## Records from a data collection
########

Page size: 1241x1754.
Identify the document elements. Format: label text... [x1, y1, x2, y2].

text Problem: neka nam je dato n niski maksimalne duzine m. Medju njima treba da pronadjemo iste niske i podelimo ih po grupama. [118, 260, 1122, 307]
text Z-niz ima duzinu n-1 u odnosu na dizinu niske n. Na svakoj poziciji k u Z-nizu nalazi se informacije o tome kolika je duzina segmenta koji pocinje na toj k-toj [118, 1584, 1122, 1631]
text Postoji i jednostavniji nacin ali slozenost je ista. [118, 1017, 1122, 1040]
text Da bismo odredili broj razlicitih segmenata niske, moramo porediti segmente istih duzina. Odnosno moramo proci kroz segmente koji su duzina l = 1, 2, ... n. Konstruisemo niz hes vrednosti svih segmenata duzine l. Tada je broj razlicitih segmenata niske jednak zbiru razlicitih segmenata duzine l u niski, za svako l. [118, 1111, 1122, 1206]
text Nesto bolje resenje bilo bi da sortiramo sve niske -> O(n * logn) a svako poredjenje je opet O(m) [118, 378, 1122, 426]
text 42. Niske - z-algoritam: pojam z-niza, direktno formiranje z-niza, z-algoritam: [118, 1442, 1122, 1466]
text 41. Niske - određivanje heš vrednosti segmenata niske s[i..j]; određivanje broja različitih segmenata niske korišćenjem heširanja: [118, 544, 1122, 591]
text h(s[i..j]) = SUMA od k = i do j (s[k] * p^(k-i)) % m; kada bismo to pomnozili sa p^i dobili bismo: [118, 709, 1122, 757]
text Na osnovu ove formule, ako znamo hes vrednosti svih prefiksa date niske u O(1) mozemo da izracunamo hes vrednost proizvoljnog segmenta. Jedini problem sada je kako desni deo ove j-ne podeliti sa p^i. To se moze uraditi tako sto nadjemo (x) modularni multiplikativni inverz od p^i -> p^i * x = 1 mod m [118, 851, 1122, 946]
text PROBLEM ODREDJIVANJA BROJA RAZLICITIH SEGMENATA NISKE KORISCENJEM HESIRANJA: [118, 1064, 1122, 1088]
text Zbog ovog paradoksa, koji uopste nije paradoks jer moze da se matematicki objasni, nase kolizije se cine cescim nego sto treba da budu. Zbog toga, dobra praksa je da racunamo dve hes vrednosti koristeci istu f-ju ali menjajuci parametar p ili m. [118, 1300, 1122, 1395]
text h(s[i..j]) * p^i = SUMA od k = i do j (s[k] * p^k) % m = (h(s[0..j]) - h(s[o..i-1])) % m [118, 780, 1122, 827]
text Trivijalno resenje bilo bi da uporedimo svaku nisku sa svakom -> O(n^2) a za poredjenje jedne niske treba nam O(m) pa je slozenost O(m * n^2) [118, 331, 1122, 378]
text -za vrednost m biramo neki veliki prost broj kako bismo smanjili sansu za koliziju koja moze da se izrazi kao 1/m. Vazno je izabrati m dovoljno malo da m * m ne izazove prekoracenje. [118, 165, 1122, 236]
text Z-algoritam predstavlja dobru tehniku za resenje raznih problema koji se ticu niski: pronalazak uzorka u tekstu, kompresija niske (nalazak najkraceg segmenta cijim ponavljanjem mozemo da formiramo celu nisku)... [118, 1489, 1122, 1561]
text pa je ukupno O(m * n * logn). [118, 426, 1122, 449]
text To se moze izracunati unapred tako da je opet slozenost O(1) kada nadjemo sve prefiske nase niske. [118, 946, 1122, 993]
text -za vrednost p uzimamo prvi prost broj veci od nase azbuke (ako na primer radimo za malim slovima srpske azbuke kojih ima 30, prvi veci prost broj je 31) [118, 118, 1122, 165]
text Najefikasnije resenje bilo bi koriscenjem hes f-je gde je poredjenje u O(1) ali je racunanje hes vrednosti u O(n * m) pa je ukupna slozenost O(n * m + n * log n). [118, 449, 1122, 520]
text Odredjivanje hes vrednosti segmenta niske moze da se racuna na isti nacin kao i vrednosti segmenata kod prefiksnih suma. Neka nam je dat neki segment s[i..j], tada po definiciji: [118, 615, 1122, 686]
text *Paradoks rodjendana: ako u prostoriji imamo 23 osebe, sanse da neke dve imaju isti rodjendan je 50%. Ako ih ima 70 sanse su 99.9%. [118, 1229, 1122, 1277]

########

## What is being asked
Reproduce all of the data above, substituting "hash vrednosti" for each occurrence of "hes vrednosti". Leave everything else unchanged.

## Output for this exercise
Page size: 1241x1754.
Identify the document elements. Format: label text... [x1, y1, x2, y2].

text Problem: neka nam je dato n niski maksimalne duzine m. Medju njima treba da pronadjemo iste niske i podelimo ih po grupama. [118, 260, 1122, 307]
text Z-niz ima duzinu n-1 u odnosu na dizinu niske n. Na svakoj poziciji k u Z-nizu nalazi se informacije o tome kolika je duzina segmenta koji pocinje na toj k-toj [118, 1584, 1122, 1631]
text Postoji i jednostavniji nacin ali slozenost je ista. [118, 1017, 1122, 1040]
text Da bismo odredili broj razlicitih segmenata niske, moramo porediti segmente istih duzina. Odnosno moramo proci kroz segmente koji su duzina l = 1, 2, ... n. Konstruisemo niz hash vrednosti svih segmenata duzine l. Tada je broj razlicitih segmenata niske jednak zbiru razlicitih segmenata duzine l u niski, za svako l. [118, 1111, 1122, 1206]
text Nesto bolje resenje bilo bi da sortiramo sve niske -> O(n * logn) a svako poredjenje je opet O(m) [118, 378, 1122, 426]
text 42. Niske - z-algoritam: pojam z-niza, direktno formiranje z-niza, z-algoritam: [118, 1442, 1122, 1466]
text 41. Niske - određivanje heš vrednosti segmenata niske s[i..j]; određivanje broja različitih segmenata niske korišćenjem heširanja: [118, 544, 1122, 591]
text h(s[i..j]) = SUMA od k = i do j (s[k] * p^(k-i)) % m; kada bismo to pomnozili sa p^i dobili bismo: [118, 709, 1122, 757]
text Na osnovu ove formule, ako znamo hash vrednosti svih prefiksa date niske u O(1) mozemo da izracunamo hes vrednost proizvoljnog segmenta. Jedini problem sada je kako desni deo ove j-ne podeliti sa p^i. To se moze uraditi tako sto nadjemo (x) modularni multiplikativni inverz od p^i -> p^i * x = 1 mod m [118, 851, 1122, 946]
text PROBLEM ODREDJIVANJA BROJA RAZLICITIH SEGMENATA NISKE KORISCENJEM HESIRANJA: [118, 1064, 1122, 1088]
text Zbog ovog paradoksa, koji uopste nije paradoks jer moze da se matematicki objasni, nase kolizije se cine cescim nego sto treba da budu. Zbog toga, dobra praksa je da racunamo dve hash vrednosti koristeci istu f-ju ali menjajuci parametar p ili m. [118, 1300, 1122, 1395]
text h(s[i..j]) * p^i = SUMA od k = i do j (s[k] * p^k) % m = (h(s[0..j]) - h(s[o..i-1])) % m [118, 780, 1122, 827]
text Trivijalno resenje bilo bi da uporedimo svaku nisku sa svakom -> O(n^2) a za poredjenje jedne niske treba nam O(m) pa je slozenost O(m * n^2) [118, 331, 1122, 378]
text -za vrednost m biramo neki veliki prost broj kako bismo smanjili sansu za koliziju koja moze da se izrazi kao 1/m. Vazno je izabrati m dovoljno malo da m * m ne izazove prekoracenje. [118, 165, 1122, 236]
text Z-algoritam predstavlja dobru tehniku za resenje raznih problema koji se ticu niski: pronalazak uzorka u tekstu, kompresija niske (nalazak najkraceg segmenta cijim ponavljanjem mozemo da formiramo celu nisku)... [118, 1489, 1122, 1561]
text pa je ukupno O(m * n * logn). [118, 426, 1122, 449]
text To se moze izracunati unapred tako da je opet slozenost O(1) kada nadjemo sve prefiske nase niske. [118, 946, 1122, 993]
text -za vrednost p uzimamo prvi prost broj veci od nase azbuke (ako na primer radimo za malim slovima srpske azbuke kojih ima 30, prvi veci prost broj je 31) [118, 118, 1122, 165]
text Najefikasnije resenje bilo bi koriscenjem hes f-je gde je poredjenje u O(1) ali je racunanje hash vrednosti u O(n * m) pa je ukupna slozenost O(n * m + n * log n). [118, 449, 1122, 520]
text Odredjivanje hash vrednosti segmenta niske moze da se racuna na isti nacin kao i vrednosti segmenata kod prefiksnih suma. Neka nam je dat neki segment s[i..j], tada po definiciji: [118, 615, 1122, 686]
text *Paradoks rodjendana: ako u prostoriji imamo 23 osebe, sanse da neke dve imaju isti rodjendan je 50%. Ako ih ima 70 sanse su 99.9%. [118, 1229, 1122, 1277]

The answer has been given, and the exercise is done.